We resume our series on the Ten Commandments today, and as the title suggests, we are thinking about the command to honour our father and mother. I feel I should point out that in the UK, we spell “honour” with a “u” so apologies to anyone who doesn’t!
Honor your father and your mother, so that you may live long in the land that the Lord your God is giving you.
Exodus 20:12 (ISV)
When thinking about the Ten Commandments, one thing we must ask ourselves is “Why these commands?” Not committing murder makes sense, as does the command to worship only God alone. But what about the others?
There are many ways we could answer that, but for now let’s at least assume that God was very intentional about the ones He chose to give to the people of Israel. If God thought them important enough to be included in the “top ten” then we should take them seriously indeed!
Dishonouring ones parents may not seem equivalent to murder or theft, but it is clearly important to God. Part of the reason, I believe, is because God sees His people as a family and our earthly families should model our spiritual one. If we are not willing to honour our earthly parents, then how could we be willing to honour our Heavenly Father?
What does it mean to honour one’s parents? In this case, to “honour,” means to “respect,” or “revere.” Essentially God wants us to treat our parents well. They brought us into the world, raised us and so, in return, we ought to treat them with proper respect and kindness.
If our parents are elderly, then they may need care and support, and it is our responsibility to provide that. Now that may not mean we provide that care ourselves in person, but it may mean organising support in various ways.
Paul offers some instruction for children, and quotes this very commandment. His advice, of course, is likely aimed at non-adult children in this case.
Children, obey your parents in the Lord, for this is the right thing to do. 2 “Honor your father and mother…” (This is a very important commandment with a promise.) 3 “…so that it may go well for you, and that you may have a long life on the earth.”
Ephesians 6:1-2 (ISV)
At least one way then, to honour our parents, is to obey them. While we are young enough to live under their authority, we should do what they ask of us.
Paul points out in Ephesians that this commandment comes complete with a promise attached. Those who do this, will live long in the land. Are we to take it that if we do honour our mothers and fathers that God will bless us with a long life? The words speak for themselves. I read recently that Japan has one of the highest life expectancy in the world. In that culture, parents are very much revered so perhaps that’s why.
What about bad parents?
A natural objection might be, “My parents did not treat me right, so why should I treat them with any respect or honour?” That may be true, and perhaps your parents were even abusive or neglectful. The commandment does not specify “good” fathers or “responsible” mothers, only the ones that we have.

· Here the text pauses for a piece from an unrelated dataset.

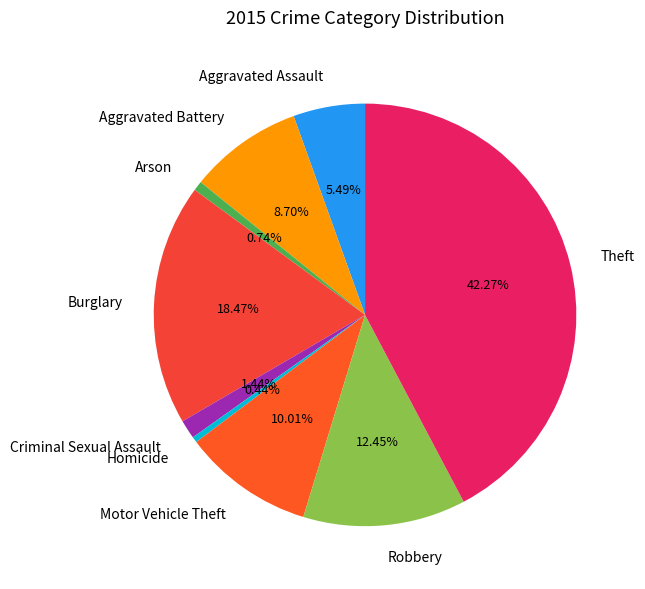

Count the number of slices in the pie.

9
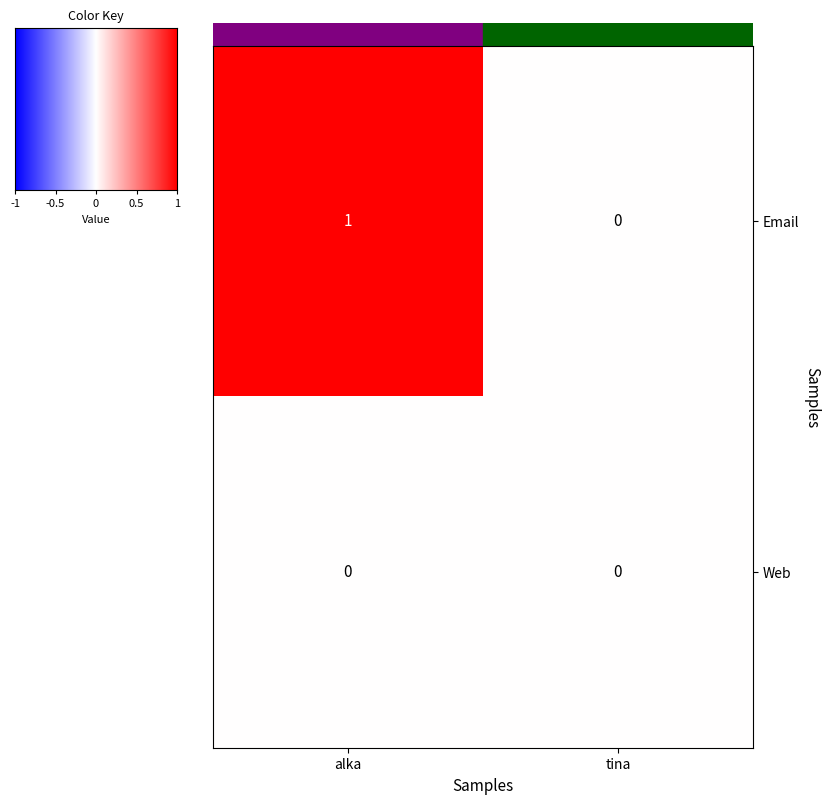

What is the maximum value shown in the chart?

1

I am not suggesting you just ignore abuse or neglect, and go and try to have a wonderful relationship with your parents. Such parents are still to be honoured but of course that may look very different in cases without such a difficult past.
The key is to do the best you can, even if they don’t deserve it.
For those reading this who are without earthly parents, for whatever reason, how might you go about fulfilling this commandment?
Now I hope in the Lord Jesus to send Timothy to you soon so that I can be encouraged when I learn of your condition. 20 I do not have anyone else like him who takes a genuine interest in your welfare. 21 For all the others look after their own interests, not after those of Jesus the Messiah.[a] 22 But you know his proven worth—how like a son with his father he served with me in the gospel.
Philippians 2:19-22 (ISV)
Not all of our parents are earthly, and some in fact are spiritual.
Paul considered Timothy to be a “son in the faith” or “spiritual son,” and I do not think it a stretch to believe Timothy felt that Paul was a father to him as well.
We can fulfil this commandment by honouring our spiritual fathers and mothers also. Those who have taught us or encouraged us, those who have raised us in our faith, and those who loved and cared for us as part of the family of believers – all are spiritual parents.
If you think back over your journey of faith with Jesus, I imagine there will be those who have made a real mark in encouraging you in some way. These people should be celebrated and honoured. If they are still a part of your life now, then reach out to them today and tell them what they mean to you.
Honouring our parents, whether earthly or spiritual, is not always easy, but it pleases God. How can you fulfil this commandment today?